YOUR OBJECTIVE >> Below are records to be reproduced exactly and in full.
————————
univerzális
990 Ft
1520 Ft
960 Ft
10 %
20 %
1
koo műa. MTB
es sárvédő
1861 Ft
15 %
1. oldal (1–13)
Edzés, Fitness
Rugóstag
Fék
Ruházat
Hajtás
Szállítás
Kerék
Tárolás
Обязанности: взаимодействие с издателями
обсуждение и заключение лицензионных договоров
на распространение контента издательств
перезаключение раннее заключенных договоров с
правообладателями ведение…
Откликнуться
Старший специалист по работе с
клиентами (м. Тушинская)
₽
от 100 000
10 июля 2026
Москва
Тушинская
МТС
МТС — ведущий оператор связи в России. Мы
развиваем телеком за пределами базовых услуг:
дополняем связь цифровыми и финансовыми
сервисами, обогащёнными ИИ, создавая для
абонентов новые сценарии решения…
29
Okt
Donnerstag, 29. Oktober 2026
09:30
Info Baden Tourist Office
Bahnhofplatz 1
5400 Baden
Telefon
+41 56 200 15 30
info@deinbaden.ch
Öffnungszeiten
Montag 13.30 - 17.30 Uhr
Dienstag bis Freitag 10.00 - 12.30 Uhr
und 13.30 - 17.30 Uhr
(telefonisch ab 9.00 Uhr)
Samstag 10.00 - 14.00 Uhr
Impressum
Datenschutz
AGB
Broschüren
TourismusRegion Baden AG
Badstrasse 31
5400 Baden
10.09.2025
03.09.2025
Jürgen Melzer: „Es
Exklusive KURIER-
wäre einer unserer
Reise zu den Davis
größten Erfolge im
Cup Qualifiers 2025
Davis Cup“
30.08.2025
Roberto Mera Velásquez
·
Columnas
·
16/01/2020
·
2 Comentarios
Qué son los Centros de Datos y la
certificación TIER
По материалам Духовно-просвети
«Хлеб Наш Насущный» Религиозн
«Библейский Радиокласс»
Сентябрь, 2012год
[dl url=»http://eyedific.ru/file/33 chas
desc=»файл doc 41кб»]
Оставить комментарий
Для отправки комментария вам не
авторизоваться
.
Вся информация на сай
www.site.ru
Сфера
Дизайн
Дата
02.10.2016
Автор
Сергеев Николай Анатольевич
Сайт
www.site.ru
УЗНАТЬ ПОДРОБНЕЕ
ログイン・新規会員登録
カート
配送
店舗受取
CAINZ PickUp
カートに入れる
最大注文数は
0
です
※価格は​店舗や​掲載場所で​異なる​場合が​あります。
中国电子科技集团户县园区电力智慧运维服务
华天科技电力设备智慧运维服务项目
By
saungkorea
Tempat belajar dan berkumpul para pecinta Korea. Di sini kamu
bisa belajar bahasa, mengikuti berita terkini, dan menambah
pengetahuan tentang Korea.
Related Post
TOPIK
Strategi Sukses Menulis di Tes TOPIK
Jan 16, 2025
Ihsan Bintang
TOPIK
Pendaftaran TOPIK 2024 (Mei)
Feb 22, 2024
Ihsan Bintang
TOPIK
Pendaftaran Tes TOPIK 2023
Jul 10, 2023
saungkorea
————————
COMPLETED TASK >>
univerzális
990 Ft
1520 Ft
960 Ft
10 %
20 %
1
koo műa. MTB
es sárvédő
1861 Ft
15 %
1. oldal (1–13)
Edzés, Fitness
Rugóstag
Fék
Ruházat
Hajtás
Szállítás
Kerék
Tárolás
Обязанности: взаимодействие с издателями
обсуждение и заключение лицензионных договоров
на распространение контента издательств
перезаключение раннее заключенных договоров с
правообладателями ведение…
Откликнуться
Старший специалист по работе с
клиентами (м. Тушинская)
₽
от 100 000
10 июля 2026
Москва
Тушинская
МТС
МТС — ведущий оператор связи в России. Мы
развиваем телеком за пределами базовых услуг:
дополняем связь цифровыми и финансовыми
сервисами, обогащёнными ИИ, создавая для
абонентов новые сценарии решения…
29
Okt
Donnerstag, 29. Oktober 2026
09:30
Info Baden Tourist Office
Bahnhofplatz 1
5400 Baden
Telefon
+41 56 200 15 30
info@deinbaden.ch
Öffnungszeiten
Montag 13.30 - 17.30 Uhr
Dienstag bis Freitag 10.00 - 12.30 Uhr
und 13.30 - 17.30 Uhr
(telefonisch ab 9.00 Uhr)
Samstag 10.00 - 14.00 Uhr
Impressum
Datenschutz
AGB
Broschüren
TourismusRegion Baden AG
Badstrasse 31
5400 Baden
10.09.2025
03.09.2025
Jürgen Melzer: „Es
Exklusive KURIER-
wäre einer unserer
Reise zu den Davis
größten Erfolge im
Cup Qualifiers 2025
Davis Cup“
30.08.2025
Roberto Mera Velásquez
·
Columnas
·
16/01/2020
·
2 Comentarios
Qué son los Centros de Datos y la
certificación TIER
По материалам Духовно-просвети
«Хлеб Наш Насущный» Религиозн
«Библейский Радиокласс»
Сентябрь, 2012год
[dl url=»http://eyedific.ru/file/33 chas
desc=»файл doc 41кб»]
Оставить комментарий
Для отправки комментария вам не
авторизоваться
.
Вся информация на сай
www.site.ru
Сфера
Дизайн
Дата
02.10.2016
Автор
Сергеев Николай Анатольевич
Сайт
www.site.ru
УЗНАТЬ ПОДРОБНЕЕ
ログイン・新規会員登録
カート
配送
店舗受取
CAINZ PickUp
カートに入れる
最大注文数は
0
です
※価格は​店舗や​掲載場所で​異なる​場合が​あります。
中国电子科技集团户县园区电力智慧运维服务
华天科技电力设备智慧运维服务项目
By
saungkorea
Tempat belajar dan berkumpul para pecinta Korea. Di sini kamu
bisa belajar bahasa, mengikuti berita terkini, dan menambah
pengetahuan tentang Korea.
Related Post
TOPIK
Strategi Sukses Menulis di Tes TOPIK
Jan 16, 2025
Ihsan Bintang
TOPIK
Pendaftaran TOPIK 2024 (Mei)
Feb 22, 2024
Ihsan Bintang
TOPIK
Pendaftaran Tes TOPIK 2023
Jul 10, 2023
saungkorea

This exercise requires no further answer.